Karawang – Proyek rekonstruksi Jalan Lamaran–Pasirkaliki, Kabupaten Karawang, yang menelan anggaran Rp950 juta dari APBD, menuai sorotan tajam. Ironis, jalan yang baru beberapa hari selesai dibangun sudah retak-retak dan terkelupas di sejumlah titik.
Pengawas Dinas PUPR Karawang, Abdul Rohim, mengakui adanya kerusakan pada proyek tersebut. Namun ia berdalih kerusakan hanya terjadi pada sebagian kecil ruas jalan.
“Memang ada beberapa meter yang hasilnya jelek. Dari total 268 meter, ada sekitar 10 meter yang gagal,” kata Rohim, Minggu (17/8/2025).
Rohim menepis anggapan kerusakan akibat kualitas beton. Ia menuding kendaraan warga yang sudah lebih dulu melintas sebelum beton cukup umur sebagai penyebab utama.
“Beton itu baru sehari, tapi sudah dilewati mobil dan motor. Penghalang jalan selalu dibuka warga, padahal belum waktunya. Akhirnya permukaan jalan rusak,” jelasnya.

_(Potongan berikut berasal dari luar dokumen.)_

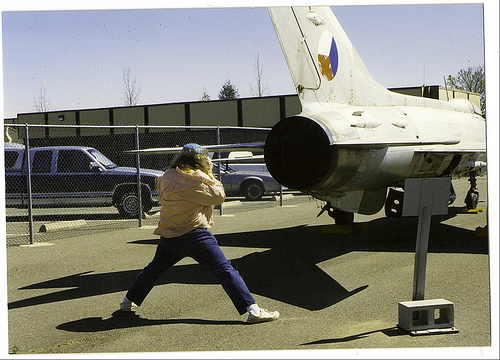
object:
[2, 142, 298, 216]
car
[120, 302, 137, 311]
sneakers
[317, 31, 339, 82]
emblem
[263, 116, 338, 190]
tail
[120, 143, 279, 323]
blonde person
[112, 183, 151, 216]
tire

Ia menambahkan, hilangnya papan proyek dan rambu pengaman membuat jalur mudah ditembus kendaraan. “Pinggiran beton ada yang terkelupas karena bekas tampolan batu saat masih basah. Jadi kelihatannya seperti retakan,” imbuhnya.
Meski begitu, Rohim menegaskan kontraktor wajib memperbaiki kerusakan karena proyek belum dicairkan. “Besok rencananya akan diperbaiki. Pekerjaan ini belum dicairkan, jadi kontraktor wajib memperbaikinya,” tegasnya.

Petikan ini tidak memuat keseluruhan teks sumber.